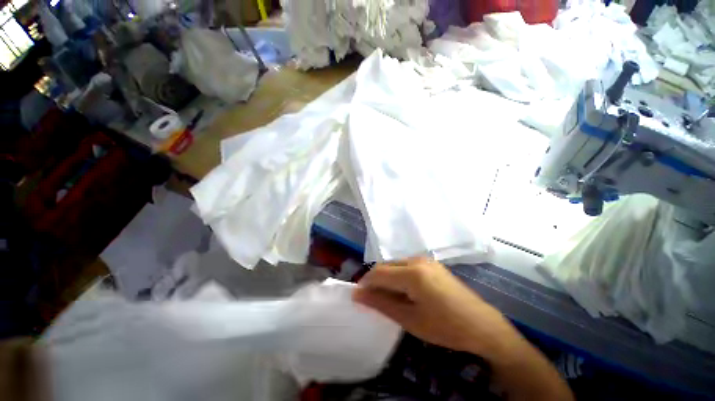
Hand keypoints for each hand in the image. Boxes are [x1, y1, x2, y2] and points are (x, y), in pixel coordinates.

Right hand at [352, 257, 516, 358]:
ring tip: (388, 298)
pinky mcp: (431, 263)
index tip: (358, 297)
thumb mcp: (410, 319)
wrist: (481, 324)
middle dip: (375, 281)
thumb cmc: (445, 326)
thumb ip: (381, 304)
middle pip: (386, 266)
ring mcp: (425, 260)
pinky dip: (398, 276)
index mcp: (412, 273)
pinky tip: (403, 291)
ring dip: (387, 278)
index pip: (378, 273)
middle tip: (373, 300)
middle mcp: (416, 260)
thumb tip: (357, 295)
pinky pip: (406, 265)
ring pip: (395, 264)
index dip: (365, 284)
#####
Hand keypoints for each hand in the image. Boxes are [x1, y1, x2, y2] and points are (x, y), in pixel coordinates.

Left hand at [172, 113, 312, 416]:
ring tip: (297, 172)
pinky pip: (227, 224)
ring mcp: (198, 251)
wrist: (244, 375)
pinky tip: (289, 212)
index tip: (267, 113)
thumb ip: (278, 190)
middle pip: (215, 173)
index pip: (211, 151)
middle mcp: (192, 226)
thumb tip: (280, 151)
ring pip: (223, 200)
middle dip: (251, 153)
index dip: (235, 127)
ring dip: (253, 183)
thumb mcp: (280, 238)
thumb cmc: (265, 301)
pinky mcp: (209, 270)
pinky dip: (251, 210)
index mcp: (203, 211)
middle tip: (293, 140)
#####
**Goal of the exercise:** Looking at the entries above, can you reproduce exactly the lines from the one that holds "thumb ip: (278, 190)" through the one that holds "middle tip: (293, 140)", and only those?

**Exercise result:**
thumb ip: (278, 190)
middle pip: (215, 173)
index pip: (211, 151)
middle mcp: (192, 226)
thumb tip: (280, 151)
ring pip: (223, 200)
middle dip: (251, 153)
index dip: (235, 127)
ring dip: (253, 183)
thumb mcp: (280, 238)
thumb cmc: (265, 301)
pinky mcp: (209, 270)
pinky dip: (251, 210)
index mcp: (203, 211)
middle tip: (293, 140)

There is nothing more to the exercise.